Rapid7’nin Olay Müdahale ekibi, Microsoft SharePoint’te bulunan ve saldırganların uzaktan kod yürütmesine olanak tanıyan bir güvenlik açığı olan CVE 2024-38094’ün kullanılmasıyla meydana gelen ilk ihlali ortaya çıkardı.
Ağa girdikten sonra bilgisayar korsanları yanlara doğru hareket ederek etki alanı yöneticisi ayrıcalıklarına sahip bir Microsoft Exchange hizmet hesabını ele geçirdiler. Dayanaklarını genişletmek için çeşitli araç ve tekniklerden yararlandılar:
Protecting Your Networks & Endpoints With UnderDefense MDR – Request Free Demo
- Paket: Ağ protokolü etkileşimi için bu Python komut dosyaları koleksiyonunu yüklemeye ve yürütmeye çalışıldı.

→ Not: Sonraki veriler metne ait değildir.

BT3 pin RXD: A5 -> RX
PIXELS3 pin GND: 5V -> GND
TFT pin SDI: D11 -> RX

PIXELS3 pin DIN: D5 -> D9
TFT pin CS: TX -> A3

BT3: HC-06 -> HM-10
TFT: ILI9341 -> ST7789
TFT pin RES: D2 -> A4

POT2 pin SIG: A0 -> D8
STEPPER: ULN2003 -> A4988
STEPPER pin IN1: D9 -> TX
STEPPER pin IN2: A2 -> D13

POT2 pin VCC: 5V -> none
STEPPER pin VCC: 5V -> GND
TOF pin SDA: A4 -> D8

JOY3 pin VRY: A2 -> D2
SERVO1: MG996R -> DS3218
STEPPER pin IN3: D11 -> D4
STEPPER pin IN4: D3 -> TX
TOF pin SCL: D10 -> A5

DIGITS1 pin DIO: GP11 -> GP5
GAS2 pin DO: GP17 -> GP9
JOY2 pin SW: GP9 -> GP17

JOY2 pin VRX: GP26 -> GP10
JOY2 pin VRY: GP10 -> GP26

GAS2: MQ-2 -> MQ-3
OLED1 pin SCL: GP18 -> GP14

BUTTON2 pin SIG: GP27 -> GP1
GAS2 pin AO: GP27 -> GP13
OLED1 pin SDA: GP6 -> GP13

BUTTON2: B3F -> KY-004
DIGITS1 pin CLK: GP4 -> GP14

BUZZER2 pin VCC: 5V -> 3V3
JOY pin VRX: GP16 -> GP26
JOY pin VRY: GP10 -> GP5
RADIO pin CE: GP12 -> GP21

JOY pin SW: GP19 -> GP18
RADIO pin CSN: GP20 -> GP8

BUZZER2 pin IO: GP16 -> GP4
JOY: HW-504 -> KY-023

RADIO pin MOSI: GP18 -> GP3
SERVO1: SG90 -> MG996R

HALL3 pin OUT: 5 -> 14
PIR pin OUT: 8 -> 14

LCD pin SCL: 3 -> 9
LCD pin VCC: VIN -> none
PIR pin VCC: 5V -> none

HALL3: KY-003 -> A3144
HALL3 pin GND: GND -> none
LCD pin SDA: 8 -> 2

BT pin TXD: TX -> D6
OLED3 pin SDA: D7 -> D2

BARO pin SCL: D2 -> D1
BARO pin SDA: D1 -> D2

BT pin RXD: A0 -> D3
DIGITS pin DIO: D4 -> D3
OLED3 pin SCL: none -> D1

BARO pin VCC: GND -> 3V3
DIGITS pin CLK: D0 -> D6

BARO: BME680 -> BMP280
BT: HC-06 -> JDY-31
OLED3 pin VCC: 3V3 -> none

- Horoung Antivirüs: Mevcut güvenlik çözümlerini devre dışı bırakmak için bu Çin AV yazılımını yükledim.
- Hızlı Ters Proxy (FRP): Güvenlik duvarları aracılığıyla harici erişimi sürdürmek için dağıtılır.
SharePoint RCE Güvenlik Açığından Yararlanıldı
Saldırganlar, ağ sızma ve kaçırma teknikleri konusunda gelişmiş bilgi birikimine sahip olduklarını gösterdi:
- Active Directory Kullanımı: AD ortamını eşlemek ve kimlik bilgilerini toplamak için ADExplorer64.exe, NTDSUtil.exe ve nxc.exe gibi araçlar kullanılır.
- Kimlik Bilgisi Toplama: Oturum açma bilgilerini çıkarmak için Mimikatz (66.exe olarak gizlenmiş) kullanıldı.
- Günlük Üzerinde Değişiklik Yapma: Sistem günlüğü devre dışı bırakıldı ve izlerini kapsayacak şekilde olay günlükleri temizlendi.
- Kalıcılık: FRP aracı için etki alanı denetleyicisinde zamanlanmış görevler oluşturuldu.
Saldırganlar iki hafta boyunca ağda tespit edilmeden kaldılar; bu süre zarfında üçüncü taraf yedeklemelerini tehlikeye atmaya çalıştılar ve Active Directory ortamında yükseltilmiş eylemler için ADFS sertifikaları oluşturmak amacıyla Certify.exe gibi ek araçlar kullandılar.
Bilgisayar korsanları ayrıca sistem günlüklerine müdahale ederek ve ele geçirilen SharePoint sunucusundaki kayıt mekanizmalarını devre dışı bırakarak izlerini gizlemeye çalıştı. Bu eylem soruşturma sürecini önemli ölçüde aksattı.
Saldırganların kullandığı dikkate değer taktiklerden biri, mevcut güvenlik ürünleriyle çakışmalara neden olan, onları etkili bir şekilde devre dışı bırakan ve saldırganlara hedeflerine ulaşma konusunda daha fazla özgürlük tanıyan Huorong AntiVirus’u kurmaktı.
Bu olay, siber güvenlik uzmanları için birkaç kritik noktaya dikkat çekiyor:
- Özellikle halka açık sunucularda bilinen güvenlik açıklarının derhal kapatılmasının önemi.
- Sürekli izleme ve hızlı olay müdahale yeteneklerine ihtiyaç vardır.
- Saldırganların, tespit edilmekten kaçınmak için meşru araçları ve yazılımları kullanma konusunda gelişen karmaşıklığı.
İlk erişim için kötüye kullanım 2024’te ortak bir tema olmaya devam ederken, kuruluşların büyük ihlal riskini azaltmak için güvenlik araçlarına ve etkili yanıt prosedürlerine öncelik vermesi gerekiyor.
Run private, Real-time Malware Analysis in both Windows & Linux VMs. Get a 14-day free trial with ANY.RUN!